Brief 1: In the stored data entries, rewrite the lines starting at the top of the entries and ending at the line containing "TheCubeTube is a", swapping "application" for "tool" and keeping everything else the same. Leave the pictures out of your answer.

━━━━━ Supplied text ━━━━━

In order to use Tune a trainable classier is required.  That is a classifer that is created and will be fed into the Tune training definition (tune.run).  Our classifier here is called 'train_mnist' and the trainable classifier is the first classifer under the function run_ddp.  We have a second snippet of code that uses tune.run to run the classifer.  For this example we are running the iterations only once, but the number of iteration can be modified in your project depending on how the code is set-up.  Try running the code and seeing the classifer being trained. The trained classifer will be saved to your local Domino directory at the location specified.

In [4]:
import argparse
import logging
import os
import torch
import torch.optim as optim
from torch.nn.parallel import DistributedDataParallel

import ray
from ray import tune
from ray.tune.examples.mnist_pytorch import (train, test, get_data_loaders,
                                             ConvNet)

━━━━━

Brief 2: Continue the text about training an MNIST classifier with Ray Tune, starting right after its last line.

━━━━━ Source records ━━━━━

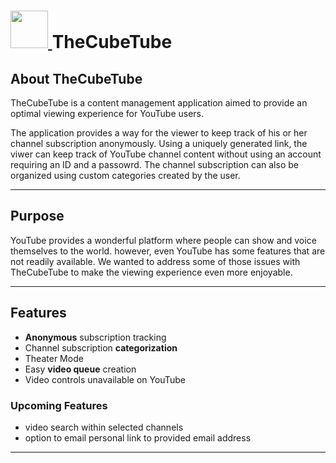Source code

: <h1>
  <a href="https://thecubetube.com" target="_blank">
    <img src="https://thecubetube.com/assets/images/ctube_logo.png" height="60">
  </a>
  TheCubeTube
</h1>

## About TheCubeTube
TheCubeTube is a content management application aimed to provide an optimal viewing experience for YouTube users.

The application provides a way for the viewer to keep track of his or her channel subscription anonymously. Using a uniquely generated link, the viwer can keep track of YouTube channel content without using an account requiring an ID and a passowrd. The channel subscription can also be organized using custom categories created by the user. 

----
## Purpose
YouTube provides a wonderful platform where people can show and voice themselves to the world. however, even YouTube has some features that are not readily available. We wanted to address some of those issues with TheCubeTube to make the viewing experience even more enjoyable. 

----

## Features
- __Anonymous__ subscription tracking
- Channel subscription __categorization__
- Theater Mode
- Easy __video queue__ creation
- Video controls unavailable on YouTube

### Upcoming Features
- video search within selected channels
- option to email personal link to provided email address

----

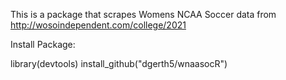 This is a package that scrapes Womens NCAA Soccer data from http://wosoindependent.com/college/2021

Install Package:

library(devtools)
install_github("dgerth5/wnaasocR")
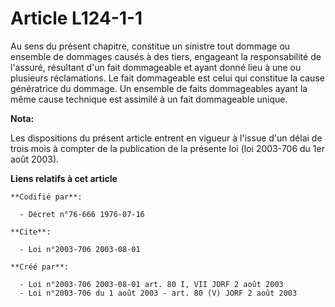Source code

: # Article L124-1-1

Au sens du présent chapitre, constitue un sinistre tout dommage ou ensemble de dommages causés à des tiers, engageant la
responsabilité de l'assuré, résultant d'un fait dommageable et ayant donné lieu à une ou plusieurs réclamations. Le fait
dommageable est celui qui constitue la cause génératrice du dommage. Un ensemble de faits dommageables ayant la même cause
technique est assimilé à un fait dommageable unique.

**Nota:**

Les dispositions du présent article entrent en vigueur à l'issue d'un délai de trois mois à compter de la publication de la
présente loi (loi 2003-706 du 1er août 2003).

**Liens relatifs à cet article**

	**Codifié par**:

	  - Décret n°76-666 1976-07-16

	**Cite**:

	  - Loi n°2003-706 2003-08-01

	**Créé par**:

	  - Loi n°2003-706 2003-08-01 art. 80 I, VII JORF 2 août 2003
	  - Loi n°2003-706 du 1 août 2003 - art. 80 (V) JORF 2 août 2003
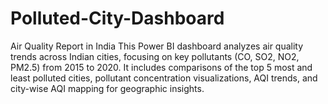 # Polluted-City-Dashboard
Air Quality Report in India This Power BI dashboard analyzes air quality trends across Indian cities, focusing on key pollutants (CO, SO2, NO2, PM2.5) from 2015 to 2020. It includes comparisons of the top 5 most and least polluted cities, pollutant concentration visualizations, AQI trends, and city-wise AQI mapping for geographic insights.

━━━━━

Task answer 1:
Source code

: <h1>
  <a href="https://thecubetube.com" target="_blank">
    <img src="https://thecubetube.com/assets/images/ctube_logo.png" height="60">
  </a>
  TheCubeTube
</h1>

## About TheCubeTube
TheCubeTube is a content management tool aimed to provide an optimal viewing experience for YouTube users.

Task answer 2:
from ray.tune.integration.torch import (DistributedTrainableCreator,
                                        distributed_checkpoint_dir)


In [7]:
logger = logging.getLogger(__name__)

def train_mnist(config, checkpoint_dir=False):
    use_cuda = torch.cuda.is_available()
    device = torch.device("cuda" if use_cuda else "cpu")
    train_loader, test_loader = get_data_loaders()
    model = ConvNet().to(device)
    optimizer = optim.SGD(model.parameters(), lr=0.1)

    if checkpoint_dir:
        with open(os.path.join(checkpoint_dir, "checkpoint")) as f:
            model_state, optimizer_state = torch.load(f)

        model.load_state_dict(model_state)
        optimizer.load_state_dict(optimizer_state)

    model = DistributedDataParallel(model)

    for epoch in range(40):
        train(model, optimizer, train_loader, device)
        acc = test(model, test_loader, device)

        if epoch % 3 == 0:
            with distributed_checkpoint_dir(step=epoch) as checkpoint_dir:
                path = os.path.join(checkpoint_dir, "checkpoint")
                torch.save((model.state_dict(), optimizer.state_dict()), path)
        tune.report(mean_accuracy=acc)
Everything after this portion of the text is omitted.